▶ Page excerpt:
In this paper, a concept of the second type of micro-measurements is presented: application of optical sensor for measurements of static displacements in sub-micrometer scale, employing Grating Interferometry (GI).

GI known in the relevant literature as the High Sensitivity Moiré Interferometry is a full-field optical method for in-plane displacement, strain measurement, and monitoring [6,7]. The idea of the method is presented in Figure 1. The phase diffraction grating attached to the surface of the tested object is used as the sensor of displacement. The methods of applying a diffraction grating to the sample by copying a master grating in a resin or a silicone [6,7] or employing photolithograpic techniques are well-known and described in the relevant literature [8]. This grating, called the specimen grating (SG), is symmetrically illuminated by two mutually coherent beams with plane wave fronts (Σ_A and Σ_B) at the angles (θ_±1) tuned to the angle of the first and minus first diffraction order, so they satisfy the following equation:

$$sin\theta =\frac{\lambda }{d},$$

(1)

▶ Given records:
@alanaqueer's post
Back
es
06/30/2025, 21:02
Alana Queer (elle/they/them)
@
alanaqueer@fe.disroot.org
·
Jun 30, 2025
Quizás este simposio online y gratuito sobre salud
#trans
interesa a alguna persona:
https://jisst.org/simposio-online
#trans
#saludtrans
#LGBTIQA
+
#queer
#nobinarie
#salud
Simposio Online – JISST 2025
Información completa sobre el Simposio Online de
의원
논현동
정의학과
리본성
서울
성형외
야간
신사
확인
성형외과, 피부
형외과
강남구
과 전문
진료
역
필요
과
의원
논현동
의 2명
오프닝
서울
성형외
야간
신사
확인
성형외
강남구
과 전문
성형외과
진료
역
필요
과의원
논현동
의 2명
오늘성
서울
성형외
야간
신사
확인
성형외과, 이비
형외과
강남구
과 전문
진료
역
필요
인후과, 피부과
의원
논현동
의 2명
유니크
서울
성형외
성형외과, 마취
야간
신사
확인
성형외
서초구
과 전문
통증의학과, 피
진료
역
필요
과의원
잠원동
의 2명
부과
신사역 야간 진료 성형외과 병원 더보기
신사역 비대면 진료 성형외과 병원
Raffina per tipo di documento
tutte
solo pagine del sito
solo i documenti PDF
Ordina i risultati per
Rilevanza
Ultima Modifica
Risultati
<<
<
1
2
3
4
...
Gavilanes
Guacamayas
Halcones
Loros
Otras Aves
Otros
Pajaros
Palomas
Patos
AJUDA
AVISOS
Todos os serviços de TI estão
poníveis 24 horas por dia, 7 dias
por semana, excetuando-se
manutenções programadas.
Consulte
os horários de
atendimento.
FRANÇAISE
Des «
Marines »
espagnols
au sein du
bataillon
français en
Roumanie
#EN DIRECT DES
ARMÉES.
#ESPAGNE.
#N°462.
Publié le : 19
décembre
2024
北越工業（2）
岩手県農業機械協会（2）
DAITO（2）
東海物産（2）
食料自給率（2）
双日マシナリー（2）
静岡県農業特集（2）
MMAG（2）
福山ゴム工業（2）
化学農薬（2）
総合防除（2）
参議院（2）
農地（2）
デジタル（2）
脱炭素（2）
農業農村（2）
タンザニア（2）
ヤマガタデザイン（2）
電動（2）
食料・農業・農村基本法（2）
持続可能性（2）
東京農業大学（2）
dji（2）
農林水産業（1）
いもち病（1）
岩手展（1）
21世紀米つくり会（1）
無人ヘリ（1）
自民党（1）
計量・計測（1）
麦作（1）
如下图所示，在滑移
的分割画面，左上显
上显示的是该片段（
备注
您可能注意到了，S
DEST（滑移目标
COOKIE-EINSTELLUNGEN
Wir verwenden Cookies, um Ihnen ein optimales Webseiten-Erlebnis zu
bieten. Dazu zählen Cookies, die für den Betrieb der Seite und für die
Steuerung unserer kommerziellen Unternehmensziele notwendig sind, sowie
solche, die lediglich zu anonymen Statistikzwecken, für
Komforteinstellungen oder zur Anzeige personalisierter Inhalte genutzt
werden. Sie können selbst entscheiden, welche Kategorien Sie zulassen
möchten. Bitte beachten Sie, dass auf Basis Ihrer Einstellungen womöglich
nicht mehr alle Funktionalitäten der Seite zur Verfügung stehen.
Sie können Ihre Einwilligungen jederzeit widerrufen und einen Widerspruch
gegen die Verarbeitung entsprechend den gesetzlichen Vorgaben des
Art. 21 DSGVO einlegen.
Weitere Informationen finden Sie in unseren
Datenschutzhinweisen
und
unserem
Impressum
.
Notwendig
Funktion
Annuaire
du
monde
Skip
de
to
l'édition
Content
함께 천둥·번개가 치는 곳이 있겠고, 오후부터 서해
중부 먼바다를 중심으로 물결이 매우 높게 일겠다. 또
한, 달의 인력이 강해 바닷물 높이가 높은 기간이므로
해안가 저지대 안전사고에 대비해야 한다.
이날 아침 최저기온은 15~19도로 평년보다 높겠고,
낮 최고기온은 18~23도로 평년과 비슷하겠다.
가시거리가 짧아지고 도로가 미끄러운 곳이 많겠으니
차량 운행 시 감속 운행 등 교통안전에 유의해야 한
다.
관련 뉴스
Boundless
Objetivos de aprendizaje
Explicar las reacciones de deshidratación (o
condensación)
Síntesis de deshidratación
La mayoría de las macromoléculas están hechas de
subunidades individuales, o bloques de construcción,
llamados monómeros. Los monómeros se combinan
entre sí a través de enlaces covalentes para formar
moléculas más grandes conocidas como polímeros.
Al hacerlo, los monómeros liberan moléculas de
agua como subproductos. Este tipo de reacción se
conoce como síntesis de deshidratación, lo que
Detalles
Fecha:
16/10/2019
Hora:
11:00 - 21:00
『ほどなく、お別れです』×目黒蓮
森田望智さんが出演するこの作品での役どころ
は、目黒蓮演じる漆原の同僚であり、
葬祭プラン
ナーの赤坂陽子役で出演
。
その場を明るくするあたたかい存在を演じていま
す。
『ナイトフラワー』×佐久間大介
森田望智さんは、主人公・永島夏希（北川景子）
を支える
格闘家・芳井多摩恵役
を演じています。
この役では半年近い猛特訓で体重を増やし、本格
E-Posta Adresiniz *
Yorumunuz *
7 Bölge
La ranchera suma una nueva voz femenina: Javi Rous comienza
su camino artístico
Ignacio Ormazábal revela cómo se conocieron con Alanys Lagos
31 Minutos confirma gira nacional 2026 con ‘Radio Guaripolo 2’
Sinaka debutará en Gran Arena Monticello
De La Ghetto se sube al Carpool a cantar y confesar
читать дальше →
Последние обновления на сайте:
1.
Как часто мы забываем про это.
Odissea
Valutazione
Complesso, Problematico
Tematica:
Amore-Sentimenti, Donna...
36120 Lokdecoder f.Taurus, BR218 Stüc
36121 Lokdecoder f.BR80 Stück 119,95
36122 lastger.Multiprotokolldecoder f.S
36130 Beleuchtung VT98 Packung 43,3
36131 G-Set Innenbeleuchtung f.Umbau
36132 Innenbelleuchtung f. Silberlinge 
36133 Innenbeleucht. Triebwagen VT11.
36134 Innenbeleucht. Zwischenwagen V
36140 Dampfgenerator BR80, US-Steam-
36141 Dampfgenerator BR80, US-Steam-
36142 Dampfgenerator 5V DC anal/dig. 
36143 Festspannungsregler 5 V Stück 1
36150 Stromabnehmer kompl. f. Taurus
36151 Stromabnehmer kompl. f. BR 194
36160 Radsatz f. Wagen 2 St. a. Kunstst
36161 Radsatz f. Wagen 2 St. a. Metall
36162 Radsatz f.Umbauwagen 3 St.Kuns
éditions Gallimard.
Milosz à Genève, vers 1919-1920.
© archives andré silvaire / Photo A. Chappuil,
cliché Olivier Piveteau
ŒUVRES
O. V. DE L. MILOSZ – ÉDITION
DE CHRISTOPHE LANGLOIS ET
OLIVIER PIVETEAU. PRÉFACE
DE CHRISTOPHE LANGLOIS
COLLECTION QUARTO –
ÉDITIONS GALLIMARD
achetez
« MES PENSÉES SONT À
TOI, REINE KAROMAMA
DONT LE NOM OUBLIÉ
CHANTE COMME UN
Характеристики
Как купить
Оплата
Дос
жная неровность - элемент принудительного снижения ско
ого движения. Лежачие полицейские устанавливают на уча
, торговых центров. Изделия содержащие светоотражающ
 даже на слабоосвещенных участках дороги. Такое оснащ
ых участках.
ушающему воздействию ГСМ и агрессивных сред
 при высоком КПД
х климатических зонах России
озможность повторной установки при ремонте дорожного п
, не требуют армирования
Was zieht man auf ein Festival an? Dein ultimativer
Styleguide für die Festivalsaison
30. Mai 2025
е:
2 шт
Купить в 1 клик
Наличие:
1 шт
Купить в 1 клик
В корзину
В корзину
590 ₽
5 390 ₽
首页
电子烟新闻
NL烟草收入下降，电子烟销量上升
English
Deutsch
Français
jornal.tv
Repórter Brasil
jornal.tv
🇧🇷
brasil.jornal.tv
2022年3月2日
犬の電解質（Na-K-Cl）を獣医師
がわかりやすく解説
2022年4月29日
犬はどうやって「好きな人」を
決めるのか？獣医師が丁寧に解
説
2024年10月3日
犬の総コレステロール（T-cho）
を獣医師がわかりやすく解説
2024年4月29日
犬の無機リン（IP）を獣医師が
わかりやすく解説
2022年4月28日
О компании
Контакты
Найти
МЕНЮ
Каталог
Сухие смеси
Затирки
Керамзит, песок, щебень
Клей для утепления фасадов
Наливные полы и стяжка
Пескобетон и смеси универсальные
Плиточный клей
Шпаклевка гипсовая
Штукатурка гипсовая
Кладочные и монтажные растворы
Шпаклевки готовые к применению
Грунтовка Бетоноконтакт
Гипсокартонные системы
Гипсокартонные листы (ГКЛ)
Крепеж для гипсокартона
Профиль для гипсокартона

▶ Exercise 1: Summarize the grating interferometry excerpt in two sentences.
▶ Exercise 2: Reproduce the grating interferometry excerpt between "In this paper, a" and "Grating Interferometry (GI).", inclusive.
▶ Exercise 3: In the grating interferometry excerpt, what is used as the sensor of displacement?

▶ Exercise output 1: The excerpt presents a concept for using an optical sensor based on Grating Interferometry, also called High Sensitivity Moiré Interferometry, to measure static displacements at the sub-micrometer scale. A phase diffraction grating attached to the tested object serves as the displacement sensor and is symmetrically illuminated by two mutually coherent beams at angles tuned to the first and minus first diffraction orders.

▶ Exercise output 2:
In this paper, a concept of the second type of micro-measurements is presented: application of optical sensor for measurements of static displacements in sub-micrometer scale, employing Grating Interferometry (GI).

▶ Exercise output 3: The phase diffraction grating attached to the surface of the tested object.